Specifically, the GAO was asked to examine the FDA Adverse Event Reporting System (FAERS) in overseeing dietary supplements. The GAO found that from 2008-2011, the FDA received 6,307 adverse event reports for dietary supplements. Of those, approximately 70 percent were submitted by companies and most were related to products with a combination of ingredients. Notably, the GAO indicated that the FDA is likely not obtaining a significant portion of all adverse events. The report states that because consumers and others may not be voluntarily reporting the events to the FDA, but rather to other sources such as poison centers, FAERS may underestimate the adverse events related to dietary supplements.
As part of its regulatory obligations, the FDA has increased its inspections of dietary supplement companies and, in fact, has taken some actions against firms that don’t meet their FAERS reporting obligations. Notably, the FDA increased the number of inspections from 120 in 2008 to 410 during the first nine months of 2012.
Companies in the dietary supplements business need to be aware of the evolving role of the FDA in overseeing their products and ensure they are complying with rules and regulations. Currently, the FDA is not required to publicize potential safety concerns from supplement adverse event reports. However, according to the GAO report, making such information public could expand the FDA’s use of adverse event reports and improve consumer awareness of health issues reported after dietary supplement use.

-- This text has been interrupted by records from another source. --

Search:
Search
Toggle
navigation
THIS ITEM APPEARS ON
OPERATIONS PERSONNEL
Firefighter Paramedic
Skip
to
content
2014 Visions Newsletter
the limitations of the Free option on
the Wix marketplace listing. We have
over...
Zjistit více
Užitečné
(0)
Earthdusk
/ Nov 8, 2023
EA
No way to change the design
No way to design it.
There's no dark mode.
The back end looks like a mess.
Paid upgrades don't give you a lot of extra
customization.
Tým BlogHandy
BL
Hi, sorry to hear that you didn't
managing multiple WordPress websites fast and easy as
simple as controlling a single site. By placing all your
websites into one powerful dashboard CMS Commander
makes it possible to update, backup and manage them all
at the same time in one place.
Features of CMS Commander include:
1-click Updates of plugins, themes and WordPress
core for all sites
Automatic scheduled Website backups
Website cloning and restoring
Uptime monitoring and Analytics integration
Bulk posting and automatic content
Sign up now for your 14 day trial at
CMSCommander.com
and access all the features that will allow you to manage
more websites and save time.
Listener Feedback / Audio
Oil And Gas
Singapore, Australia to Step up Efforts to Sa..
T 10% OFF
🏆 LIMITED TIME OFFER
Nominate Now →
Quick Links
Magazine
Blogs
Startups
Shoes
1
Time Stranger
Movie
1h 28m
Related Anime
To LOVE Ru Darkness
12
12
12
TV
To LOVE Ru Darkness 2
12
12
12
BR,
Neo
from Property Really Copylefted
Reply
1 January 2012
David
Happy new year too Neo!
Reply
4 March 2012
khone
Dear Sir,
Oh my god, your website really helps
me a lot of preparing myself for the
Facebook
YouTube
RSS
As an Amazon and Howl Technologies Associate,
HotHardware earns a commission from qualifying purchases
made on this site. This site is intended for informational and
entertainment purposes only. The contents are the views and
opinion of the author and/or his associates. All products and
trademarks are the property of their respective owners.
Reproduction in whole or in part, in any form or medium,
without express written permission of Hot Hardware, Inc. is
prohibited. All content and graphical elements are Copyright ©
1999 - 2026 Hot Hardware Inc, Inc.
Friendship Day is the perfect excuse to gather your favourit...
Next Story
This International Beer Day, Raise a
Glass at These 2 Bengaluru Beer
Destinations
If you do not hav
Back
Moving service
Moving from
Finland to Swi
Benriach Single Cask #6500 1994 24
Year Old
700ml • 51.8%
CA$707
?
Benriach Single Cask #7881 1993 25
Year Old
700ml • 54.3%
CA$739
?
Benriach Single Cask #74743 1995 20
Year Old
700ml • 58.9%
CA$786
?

When dealing with FAERS, companies must meet their reporting obligations while at the same time being wary that plaintiffs’ attorneys will attempt to use the information to establish causality between the product and the health problem. While the FDA recognizes the limits of using an adverse event report (that contains limited information) for establishing causality, plaintiffs’ attorneys do not.
In a tell of things to come, Senator Durbin has indicated that he intends to introduce the Dietary Supplement Labeling Act later this year. That bill would reportedly require supplement companies to register products with the FDA, providing ingredients, descriptions and product labeling.